--- Extracted material Enclosed Below ---
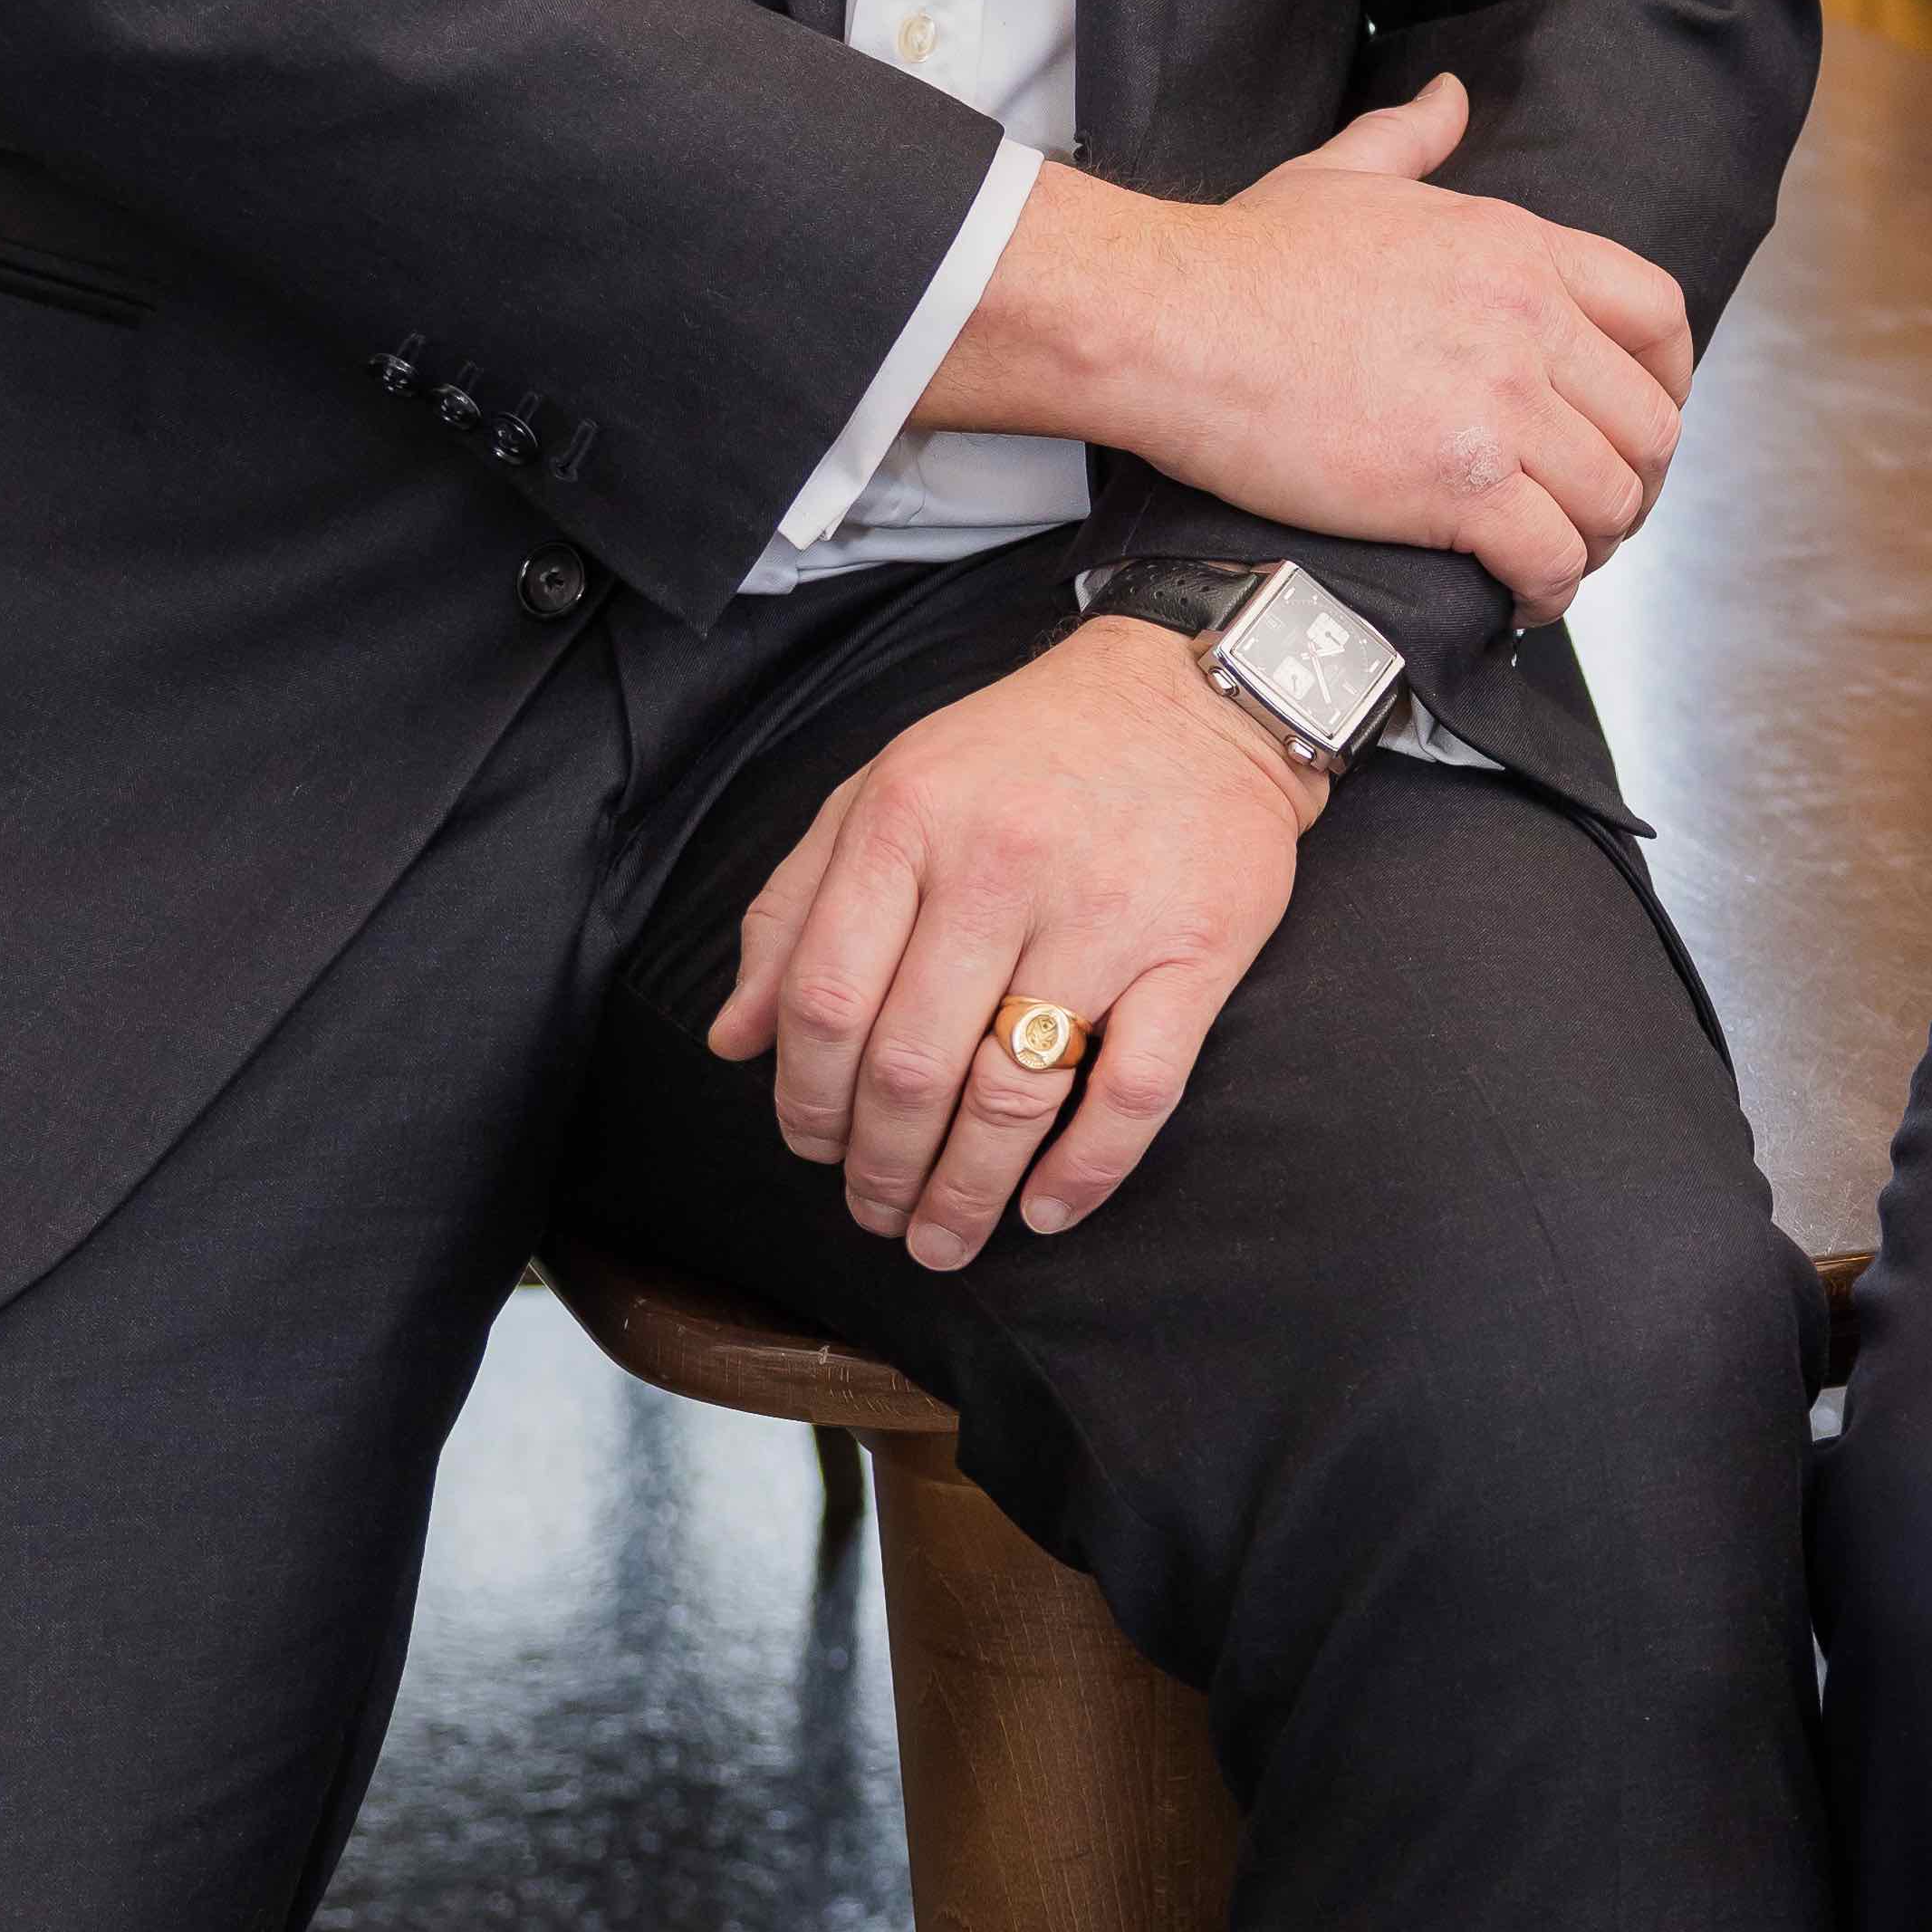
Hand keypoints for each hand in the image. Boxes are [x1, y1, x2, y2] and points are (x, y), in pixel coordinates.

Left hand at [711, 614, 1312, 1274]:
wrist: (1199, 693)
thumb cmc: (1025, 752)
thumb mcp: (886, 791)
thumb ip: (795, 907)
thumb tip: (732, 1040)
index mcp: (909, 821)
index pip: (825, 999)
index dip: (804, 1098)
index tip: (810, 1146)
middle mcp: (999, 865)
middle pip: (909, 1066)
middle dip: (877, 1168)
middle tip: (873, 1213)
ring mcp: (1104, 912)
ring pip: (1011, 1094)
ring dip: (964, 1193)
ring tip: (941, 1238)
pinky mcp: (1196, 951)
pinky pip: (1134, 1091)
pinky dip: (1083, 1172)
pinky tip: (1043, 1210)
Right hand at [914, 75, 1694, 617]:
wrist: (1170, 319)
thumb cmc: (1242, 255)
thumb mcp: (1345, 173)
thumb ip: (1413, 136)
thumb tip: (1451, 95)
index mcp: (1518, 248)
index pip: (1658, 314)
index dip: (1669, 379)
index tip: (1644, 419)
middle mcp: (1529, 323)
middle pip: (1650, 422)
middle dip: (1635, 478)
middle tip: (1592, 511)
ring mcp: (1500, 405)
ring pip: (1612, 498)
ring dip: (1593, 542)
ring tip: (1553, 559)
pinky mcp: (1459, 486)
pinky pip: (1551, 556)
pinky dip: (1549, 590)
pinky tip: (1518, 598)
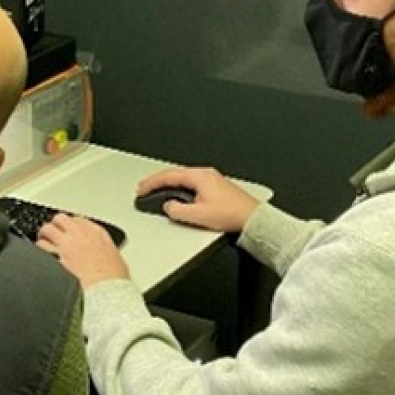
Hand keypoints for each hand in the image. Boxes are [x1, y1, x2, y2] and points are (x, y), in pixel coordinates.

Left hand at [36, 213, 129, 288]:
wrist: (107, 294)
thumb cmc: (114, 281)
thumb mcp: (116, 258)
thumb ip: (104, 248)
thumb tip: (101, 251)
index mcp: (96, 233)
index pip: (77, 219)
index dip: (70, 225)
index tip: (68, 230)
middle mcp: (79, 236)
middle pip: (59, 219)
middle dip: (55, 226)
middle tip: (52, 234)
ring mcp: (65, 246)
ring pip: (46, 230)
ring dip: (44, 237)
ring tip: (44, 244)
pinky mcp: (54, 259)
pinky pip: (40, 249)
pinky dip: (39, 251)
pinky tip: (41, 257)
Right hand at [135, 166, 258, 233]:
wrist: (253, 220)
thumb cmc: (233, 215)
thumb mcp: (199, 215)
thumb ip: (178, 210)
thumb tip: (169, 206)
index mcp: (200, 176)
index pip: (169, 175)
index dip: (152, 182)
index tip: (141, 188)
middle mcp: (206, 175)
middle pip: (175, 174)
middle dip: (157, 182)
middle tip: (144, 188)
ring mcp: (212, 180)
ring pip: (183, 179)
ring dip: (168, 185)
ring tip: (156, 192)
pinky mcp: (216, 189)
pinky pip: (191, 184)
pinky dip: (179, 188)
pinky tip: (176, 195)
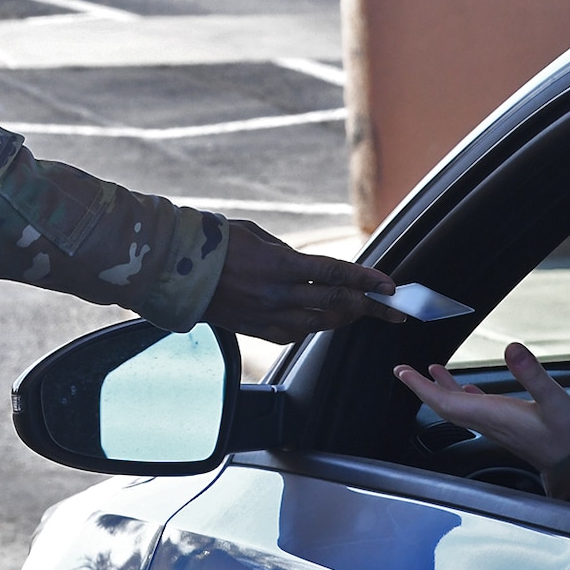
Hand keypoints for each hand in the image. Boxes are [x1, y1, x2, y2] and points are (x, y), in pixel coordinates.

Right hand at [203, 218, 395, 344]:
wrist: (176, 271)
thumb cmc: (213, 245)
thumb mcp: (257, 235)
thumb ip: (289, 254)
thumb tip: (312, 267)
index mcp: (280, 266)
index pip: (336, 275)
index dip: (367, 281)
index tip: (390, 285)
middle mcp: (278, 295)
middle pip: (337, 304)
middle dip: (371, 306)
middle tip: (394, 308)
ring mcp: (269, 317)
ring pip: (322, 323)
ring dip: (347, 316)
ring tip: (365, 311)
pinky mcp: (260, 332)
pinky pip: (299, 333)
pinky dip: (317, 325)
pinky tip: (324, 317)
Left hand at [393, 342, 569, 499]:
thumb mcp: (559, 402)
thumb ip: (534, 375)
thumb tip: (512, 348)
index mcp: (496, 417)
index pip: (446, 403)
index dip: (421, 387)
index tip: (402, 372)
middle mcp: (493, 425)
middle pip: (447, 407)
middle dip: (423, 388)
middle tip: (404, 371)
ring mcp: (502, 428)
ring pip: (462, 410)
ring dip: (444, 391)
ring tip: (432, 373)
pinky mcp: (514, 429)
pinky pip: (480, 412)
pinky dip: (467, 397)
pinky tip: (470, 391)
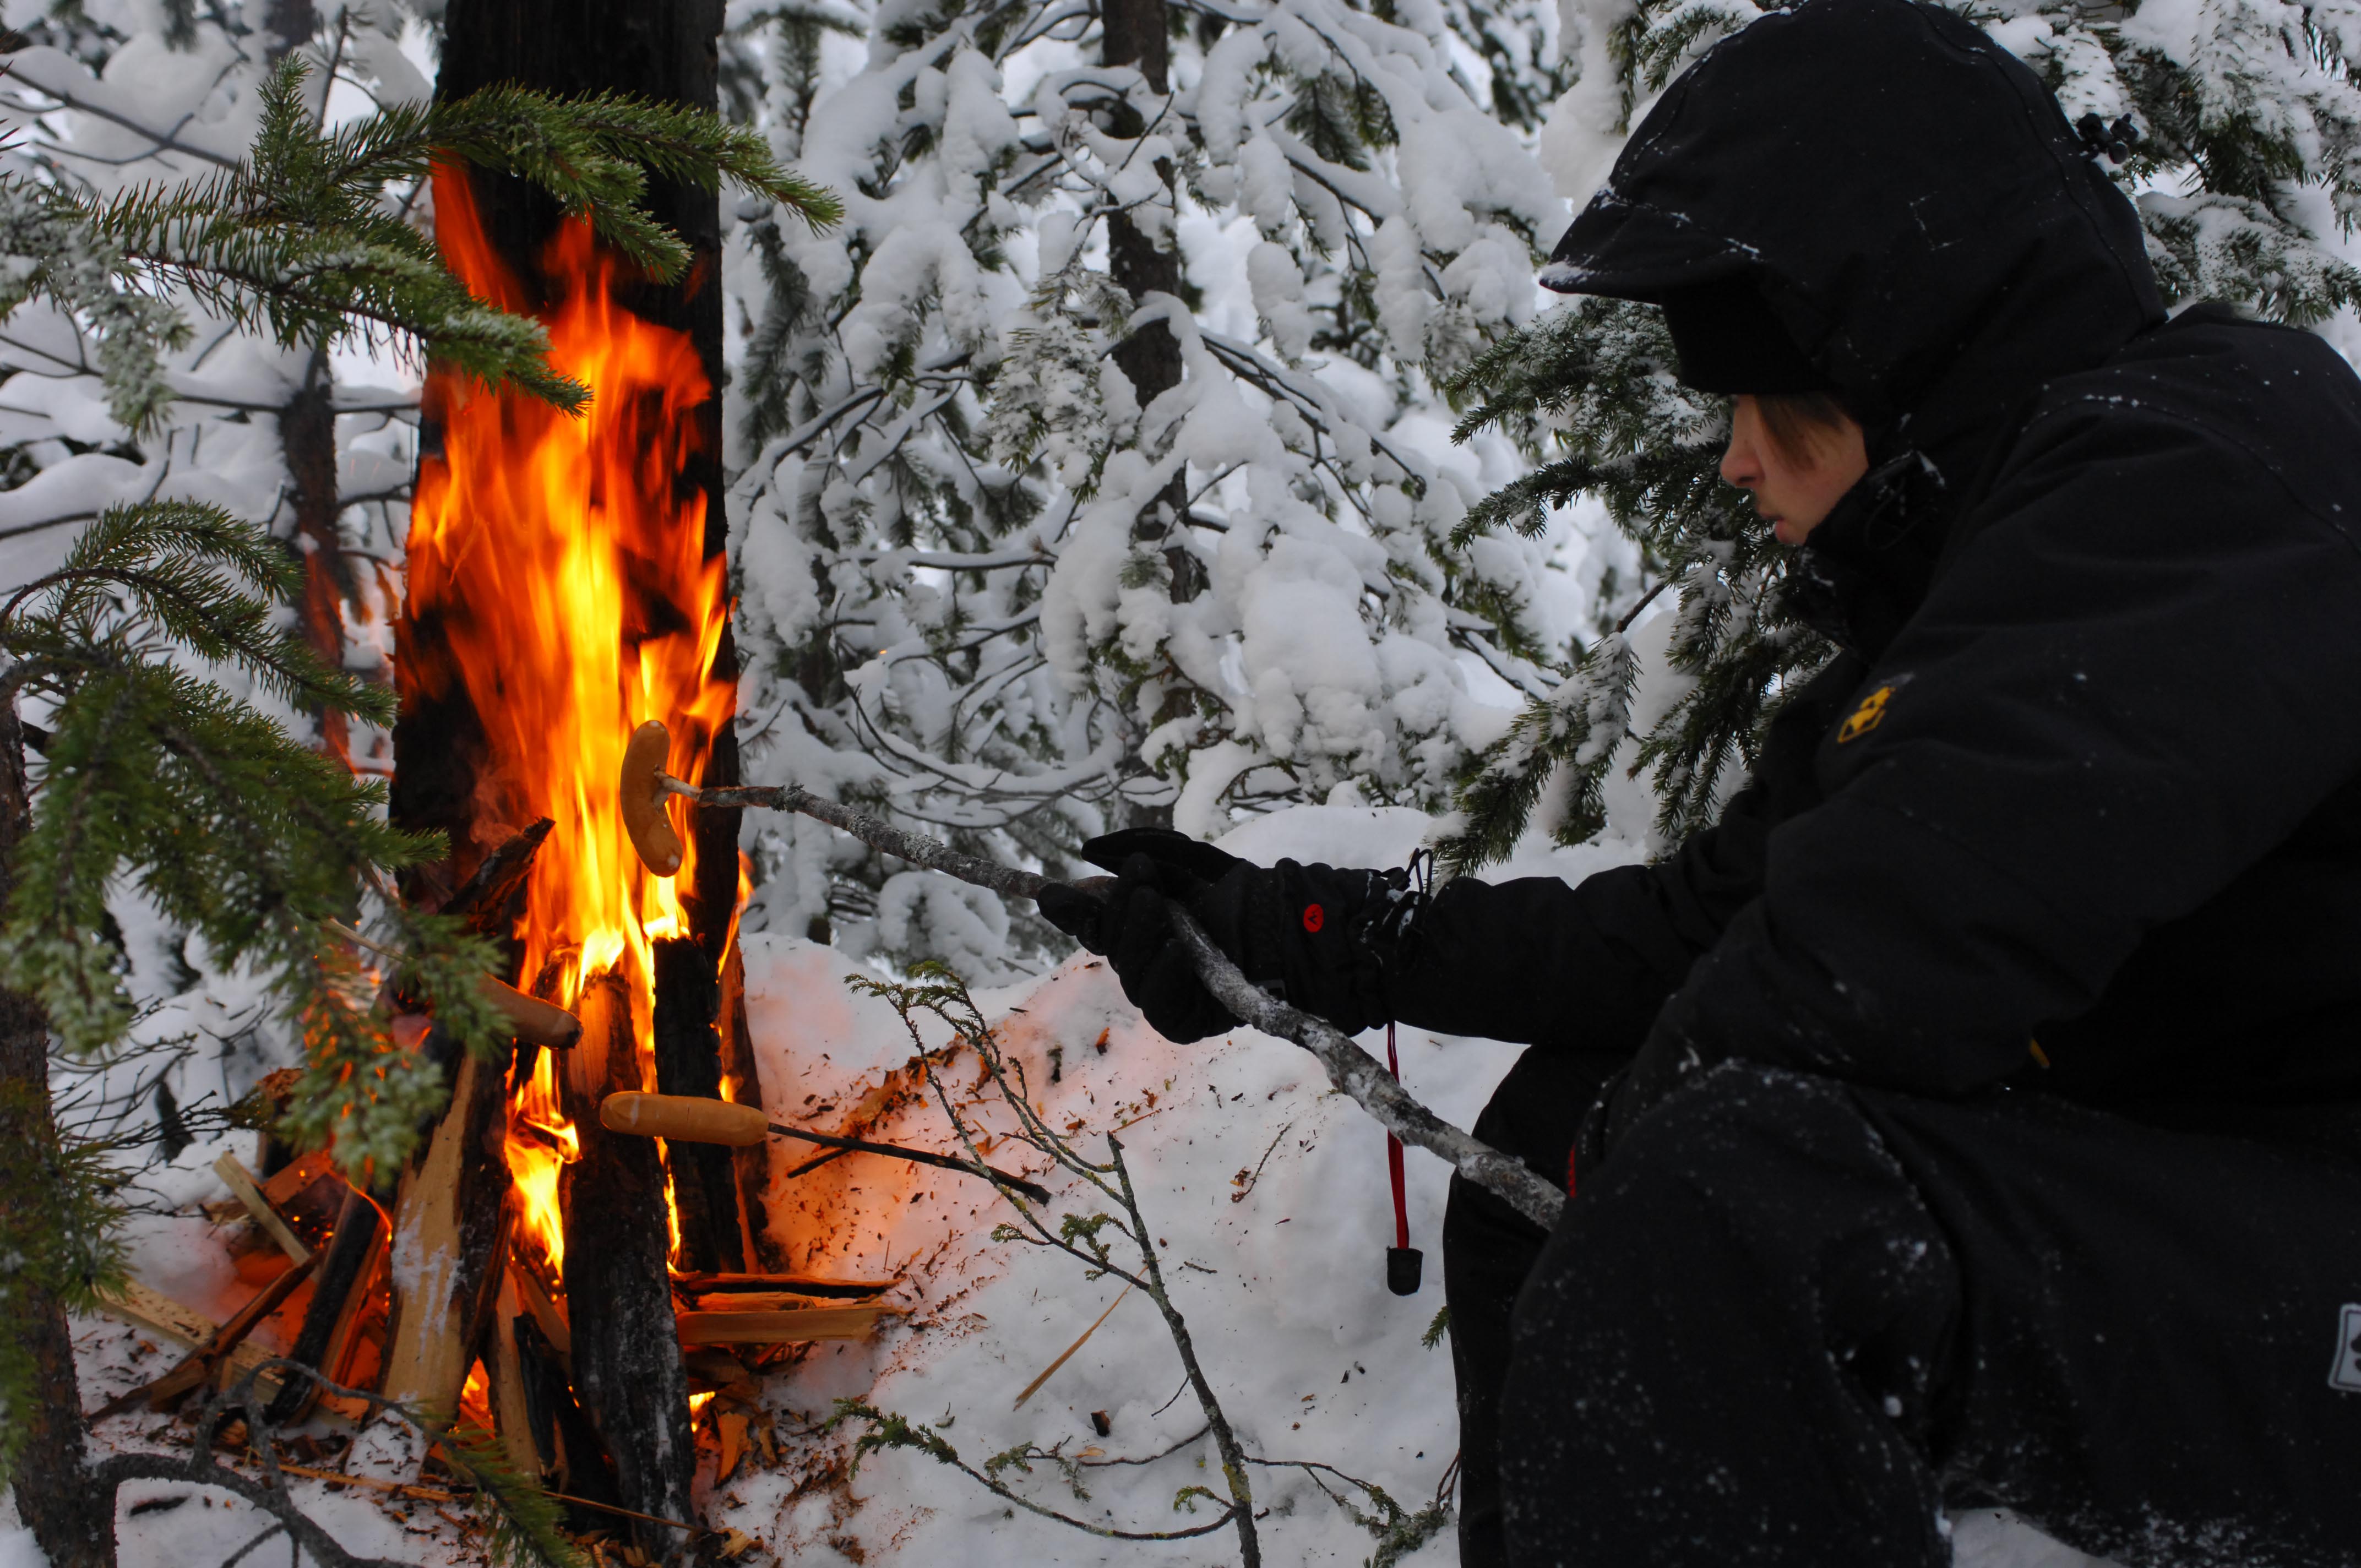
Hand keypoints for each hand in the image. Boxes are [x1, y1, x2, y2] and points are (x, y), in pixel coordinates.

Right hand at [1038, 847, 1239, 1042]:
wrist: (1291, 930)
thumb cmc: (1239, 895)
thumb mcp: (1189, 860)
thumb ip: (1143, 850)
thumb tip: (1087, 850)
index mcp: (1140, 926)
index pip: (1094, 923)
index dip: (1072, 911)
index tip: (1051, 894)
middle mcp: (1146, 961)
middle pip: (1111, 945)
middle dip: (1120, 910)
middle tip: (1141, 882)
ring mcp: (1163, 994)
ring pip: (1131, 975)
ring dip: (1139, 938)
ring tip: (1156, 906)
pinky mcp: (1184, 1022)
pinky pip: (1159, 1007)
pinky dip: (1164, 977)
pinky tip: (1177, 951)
--- End of Enclosed Extracted material ---
*Description of the task*
Copy exactly the lines of the listing above between the one holding "pinky tip: (41, 257)" and the one holding "pinky dip: (1164, 977)", inclusive; omit all pictures.

*Response area*
pinky tip: (41, 257)
Right hand at [135, 166, 258, 233]:
wrist: (253, 220)
thumb cmc: (233, 215)
thumb mcp: (199, 215)
thumb ip: (178, 210)
thumb tip: (169, 206)
index mcp: (200, 176)
index pip: (169, 175)
index dip: (152, 182)
index tip: (141, 188)
middle mcp: (206, 175)
middle pip: (175, 174)
middle dip: (157, 182)
middle tip: (144, 188)
ring mcp: (212, 180)
ring pip: (183, 179)
ring dip: (168, 185)
ring tip: (156, 192)
pinky mcp: (216, 189)
pinky pip: (191, 184)
pinky dip: (179, 188)
pinky tip: (176, 195)
Hand keypoints for each hand in the image. Boxes are [x1, y1, x2, y2] and points are (x, y), in pixel coordinates.

Right hand at [203, 218, 395, 344]:
wrist: (176, 271)
thumb cmc: (213, 245)
thumb mcp: (257, 235)
thumb ip: (289, 254)
thumb tip: (312, 267)
index mcp: (280, 266)
index pip: (336, 275)
index dip: (367, 281)
index tip: (390, 285)
middle mcp: (278, 295)
middle pip: (337, 304)
middle dip: (371, 306)
middle tip: (394, 308)
ring mcp: (269, 317)
ring pip: (322, 323)
ring dip: (347, 316)
ring tip: (365, 311)
pinky mcp: (260, 332)
pinky pip: (299, 333)
pinky dip: (317, 325)
pinky tip: (324, 317)
Left hand at [393, 342, 569, 499]:
thumb mcp: (559, 402)
thumb ip: (534, 375)
thumb tip: (512, 348)
index mcp: (496, 417)
index pip: (446, 403)
index dip: (421, 387)
index tip: (402, 372)
middle mcp: (493, 425)
middle pip: (447, 407)
middle dip: (423, 388)
middle tip: (404, 371)
ring mcp: (502, 428)
ring pip: (462, 410)
ring dip: (444, 391)
ring tip: (432, 373)
pinky mcp: (514, 429)
pinky pip: (480, 412)
pinky dip: (467, 397)
pinky tip: (470, 391)
Hand keypoints for each hand in the image. Boxes are [x1, y1, x2, y2] and points are (x, y), in pixel coordinates.

Right hand at [1038, 847, 1239, 1042]:
wrist: (1291, 930)
thumb cmc: (1239, 895)
thumb mcp: (1189, 860)
thumb ip: (1143, 850)
thumb tip: (1087, 850)
index mcp: (1140, 926)
index pip: (1094, 923)
index dip: (1072, 911)
index tip: (1051, 894)
middle mcp: (1146, 961)
middle pip: (1111, 945)
middle dip: (1120, 910)
middle tip: (1141, 882)
ring mcp: (1163, 994)
ring pip: (1131, 975)
ring dip: (1139, 938)
ring tip: (1156, 906)
pinky mcp: (1184, 1022)
pinky pip: (1159, 1007)
pinky dip: (1164, 977)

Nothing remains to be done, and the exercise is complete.